Deep in the Heart of Texas

The stars at night are big and bright
Deep in the heart of Texas
The prairie sky is wide and high
Deep in the heart of Texas

The sage in bloom is like perfume
Deep in the heart of Texas
Reminds me of the one that I love
Deep in the heart of Texas

The coyotes wail along the trail
Deep in the heart of Texas
The rabbits rush around the brush
Deep in the heart of Texas

The cowboys cry, “Ki yippee yi!”
Deep in the heart of Texas
The dogies bawl and bawl and bawl
Deep in the heart of Texas

The stars at night are big and bright
Deep in the heart of Texas
The prairie sky is wide and high
Deep in the heart of Texas

The 1941 “Deep in the Heart of Texas” song features lyrics by June Hershey and music by Don Swander. The song was recorded by Perry Como withTed Weems and His Orchestra on December 9 of that year for Decca Recordsin Los Angeles, California. It was a single release on the flip side of the song “Ollie Ollie Out’s In Free.” “Deep in the Heart of Texas” spent five weeks at the top of Your Hit Parade in 1942.

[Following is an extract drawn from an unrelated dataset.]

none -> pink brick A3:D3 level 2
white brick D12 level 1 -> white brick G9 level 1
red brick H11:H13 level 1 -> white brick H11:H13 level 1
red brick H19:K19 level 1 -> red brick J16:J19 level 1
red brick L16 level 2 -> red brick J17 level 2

America .. Star Spangled Banner

Oh, say can you see by the dawn’s early light
What so proudly we hailed at the twilight’s last gleaming?
Whose broad stripes and bright stars thru the perilous fight,
O’er the ramparts we watched were so gallantly streaming?
And the rocket’s red glare, the bombs bursting in air,
Gave proof through the night that our flag was still there.
Oh, say does that star-spangled banner yet wave
O’er the land of the free and the home of the brave?

On the shore, dimly seen through the mists of the deep,
Where the foe’s haughty host in dread silence reposes,
What is that which the breeze, o’er the towering steep,
As it fitfully blows, half conceals, half discloses?
Now it catches the gleam of the morning’s first beam,
In full glory reflected now shines in the stream:
‘Tis the star-spangled banner! Oh long may it wave
O’er the land of the free and the home of the brave!

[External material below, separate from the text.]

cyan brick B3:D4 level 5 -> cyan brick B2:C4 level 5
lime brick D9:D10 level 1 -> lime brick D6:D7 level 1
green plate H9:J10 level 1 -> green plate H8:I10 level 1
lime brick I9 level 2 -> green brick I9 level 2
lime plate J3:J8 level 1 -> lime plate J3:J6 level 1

And where is that band who so vauntingly swore
That the havoc of war and the battle’s confusion,
A home and a country should leave us no more!
Their blood has washed out their foul footsteps’ pollution.
No refuge could save the hireling and slave
From the terror of flight, or the gloom of the grave:
And the star-spangled banner in triumph doth wave
O’er the land of the free and the home of the brave!

Oh! thus be it ever, when freemen shall stand
Between their loved home and the war’s desolation!
Blest with victory and peace, may the heav’n rescued land
Praise the Power that hath made and preserved us a nation.
Then conquer we must, when our cause it is just,
And this be our motto: “In God is our trust.”
And the star-spangled banner in triumph shall wave
O’er the land of the free and the home of the brave!